Reproduce each line of the records below verbatim, preserving every character.
--- begin ---
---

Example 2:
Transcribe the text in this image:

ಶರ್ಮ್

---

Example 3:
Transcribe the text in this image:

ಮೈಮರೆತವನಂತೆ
--- end ---
● **FULL OUTPUT**:
---

Example 2:
Transcribe the text in this image:

ಶರ್ಮ್

---

Example 3:
Transcribe the text in this image:

ಮೈಮರೆತವನಂತೆ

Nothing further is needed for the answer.